On raconte que le prêtre portait autour du cou une petite bourse de cuir scellée par le sceau de plomb du Pape Alexandre VII. Mais le secret de sa tourmente résidait ailleurs : dans sa poche droite, une lourdeur persistante le faisait boiter. C’était la Pistole Volante. Malgré ses prières et ses actes de charité, chaque fois qu’il tentait de s’en défaire — en la jetant dans les eaux du Lez ou en l’offrant aux mendiants de la place de la Cévenols — la pièce réapparaissait à l’aube sur sa table de chevet, glaciale et moite.
Le Spectre du Plan d’Agde
Une nuit de tramontane particulièrement violente, alors qu’il passait près du Plan d’Agde, le prêtre vit surgir devant lui les spectres de ses anciens complices. Ils n’avaient plus de visage et leurs mains s’élançaient désespérément dans sa direction pour saisir la pièce maudite. C’est alors qu’il comprit la nature réelle de son châtiment. Cette pistole qu’il avait espéré posséder n’était autre qu’un trésor, l’objet de toutes ses pensées dont il était le gardien captif.
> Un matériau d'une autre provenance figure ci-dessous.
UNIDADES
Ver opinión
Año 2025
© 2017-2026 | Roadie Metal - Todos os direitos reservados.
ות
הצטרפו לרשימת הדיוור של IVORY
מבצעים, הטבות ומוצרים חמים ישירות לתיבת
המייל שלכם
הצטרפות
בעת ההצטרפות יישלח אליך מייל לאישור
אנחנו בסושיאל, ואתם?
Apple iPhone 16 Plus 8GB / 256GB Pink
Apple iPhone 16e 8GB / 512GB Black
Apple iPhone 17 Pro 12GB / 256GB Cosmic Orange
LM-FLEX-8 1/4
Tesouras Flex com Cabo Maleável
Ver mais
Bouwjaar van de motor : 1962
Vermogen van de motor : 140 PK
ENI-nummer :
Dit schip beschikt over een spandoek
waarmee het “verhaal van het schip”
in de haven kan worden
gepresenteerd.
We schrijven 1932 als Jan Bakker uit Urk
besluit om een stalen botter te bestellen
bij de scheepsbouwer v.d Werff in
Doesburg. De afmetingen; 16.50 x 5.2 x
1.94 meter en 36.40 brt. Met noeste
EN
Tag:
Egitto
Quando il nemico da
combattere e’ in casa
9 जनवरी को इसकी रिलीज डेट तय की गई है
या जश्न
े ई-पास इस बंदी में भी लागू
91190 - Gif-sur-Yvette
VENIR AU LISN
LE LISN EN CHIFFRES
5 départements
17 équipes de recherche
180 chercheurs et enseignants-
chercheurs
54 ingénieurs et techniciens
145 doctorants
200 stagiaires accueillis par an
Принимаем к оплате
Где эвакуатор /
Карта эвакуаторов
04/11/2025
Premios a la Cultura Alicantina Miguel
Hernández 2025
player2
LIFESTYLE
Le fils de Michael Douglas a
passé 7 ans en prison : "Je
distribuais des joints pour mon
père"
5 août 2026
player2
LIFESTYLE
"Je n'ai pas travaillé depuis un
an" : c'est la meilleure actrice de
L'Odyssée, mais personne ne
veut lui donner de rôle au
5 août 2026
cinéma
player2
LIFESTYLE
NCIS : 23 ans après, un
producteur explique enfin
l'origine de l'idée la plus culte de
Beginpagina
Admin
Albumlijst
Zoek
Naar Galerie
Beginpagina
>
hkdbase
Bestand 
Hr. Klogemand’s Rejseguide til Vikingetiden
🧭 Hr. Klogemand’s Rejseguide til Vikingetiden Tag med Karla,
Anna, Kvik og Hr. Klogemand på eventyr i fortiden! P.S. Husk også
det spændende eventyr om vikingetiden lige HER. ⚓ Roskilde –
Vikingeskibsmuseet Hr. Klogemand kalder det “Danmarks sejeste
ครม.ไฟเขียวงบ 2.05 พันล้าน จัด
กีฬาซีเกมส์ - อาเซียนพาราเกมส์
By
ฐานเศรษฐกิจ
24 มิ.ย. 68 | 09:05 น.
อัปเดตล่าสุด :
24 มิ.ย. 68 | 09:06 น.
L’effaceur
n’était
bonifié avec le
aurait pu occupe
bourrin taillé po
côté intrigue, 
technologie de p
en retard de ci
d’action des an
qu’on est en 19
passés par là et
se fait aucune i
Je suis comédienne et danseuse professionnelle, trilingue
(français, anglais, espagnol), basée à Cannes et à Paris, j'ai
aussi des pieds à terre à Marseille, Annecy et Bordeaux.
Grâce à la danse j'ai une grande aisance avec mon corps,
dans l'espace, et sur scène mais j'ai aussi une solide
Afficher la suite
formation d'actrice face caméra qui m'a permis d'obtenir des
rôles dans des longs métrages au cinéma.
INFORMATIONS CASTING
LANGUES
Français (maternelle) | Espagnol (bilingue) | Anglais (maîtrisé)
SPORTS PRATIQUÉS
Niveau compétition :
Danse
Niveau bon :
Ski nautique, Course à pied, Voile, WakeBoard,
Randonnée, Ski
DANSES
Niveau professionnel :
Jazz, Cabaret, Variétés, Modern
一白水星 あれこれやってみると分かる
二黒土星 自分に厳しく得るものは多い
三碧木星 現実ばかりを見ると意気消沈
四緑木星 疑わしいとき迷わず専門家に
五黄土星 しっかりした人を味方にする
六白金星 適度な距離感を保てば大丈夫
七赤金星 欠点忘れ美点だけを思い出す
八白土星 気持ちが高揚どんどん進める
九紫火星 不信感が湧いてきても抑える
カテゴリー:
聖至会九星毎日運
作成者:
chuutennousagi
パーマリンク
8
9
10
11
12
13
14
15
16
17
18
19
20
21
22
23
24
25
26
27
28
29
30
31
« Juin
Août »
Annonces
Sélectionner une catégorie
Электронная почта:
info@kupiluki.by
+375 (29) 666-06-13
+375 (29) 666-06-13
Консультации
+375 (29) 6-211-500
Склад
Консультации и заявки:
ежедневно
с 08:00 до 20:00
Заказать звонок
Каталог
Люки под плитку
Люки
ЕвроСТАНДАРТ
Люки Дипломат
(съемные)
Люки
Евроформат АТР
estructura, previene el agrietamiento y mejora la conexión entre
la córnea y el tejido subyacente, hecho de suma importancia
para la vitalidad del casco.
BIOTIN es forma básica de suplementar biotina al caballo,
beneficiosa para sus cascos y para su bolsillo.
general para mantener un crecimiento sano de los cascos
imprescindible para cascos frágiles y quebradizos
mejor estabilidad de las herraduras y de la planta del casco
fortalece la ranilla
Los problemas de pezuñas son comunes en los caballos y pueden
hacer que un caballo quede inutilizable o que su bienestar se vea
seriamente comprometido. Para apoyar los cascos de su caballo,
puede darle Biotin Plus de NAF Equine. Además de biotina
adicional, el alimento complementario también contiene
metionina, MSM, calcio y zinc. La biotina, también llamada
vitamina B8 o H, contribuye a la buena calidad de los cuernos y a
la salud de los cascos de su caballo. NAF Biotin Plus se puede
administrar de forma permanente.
Après en avoir conféré avec un chapelain de la cathédrale, l’ancien hebdomadier décida de se retirer alors dans une petite cellule attenante à la Tour des Pins, voisine de la cathédrale. Il y refusait toute visite et se contentait d’un bol de bouillon dans lequel nageait une tranche de pain sec et – lorsque le calendrier le permettait – un modeste bout de lard. Ses dernières années furent son chemin de pénitence, un des plus terribles qui pût être tracé sur cette Terre. La nuit, on l’entendait graver des signes ésotériques sur les murs de son réclusoir pour empêcher ses confrères maudits de venir réclamer ce qu’ils considéraient comme leur dû. Un soir, les voisins de la Tour des Pins détectèrent une odeur de soufre. Cette infection s’était répandue dans toutes les demeures des environs, s’immisçant par toutes les portes et fenêtres. Chacun comprit que le prêtre n’était plus… Il était passé de vie à trépas, et cela d’autant qu’une lueur bleutée comme peuvent l’être les plus incandescentes flammes s’était échappée d’une étroite ouverture et s’était propulsée en direction de Saint-Jean-de-Védas, dans un sifflement glacial.
Les vestiges du maléfice
Aujourd’hui encore, certains érudits locaux prétendent que la métairie du crime existe toujours, dissimulée sous des ronces à la lisière de la commune. On murmure que lors des étés trop secs, si l’on prête l’oreille au sol de la garrigue védasienne, on entend encore le murmure du magicien de campagne et le tintement métallique d’une pièce qui ne veut pas rester perdue.
Moralité, car à tout conte il faut une morale : “A Montpellier comme ailleurs, le désir de posséder sans effort finit souvent par posséder celui qui l’éprouve“.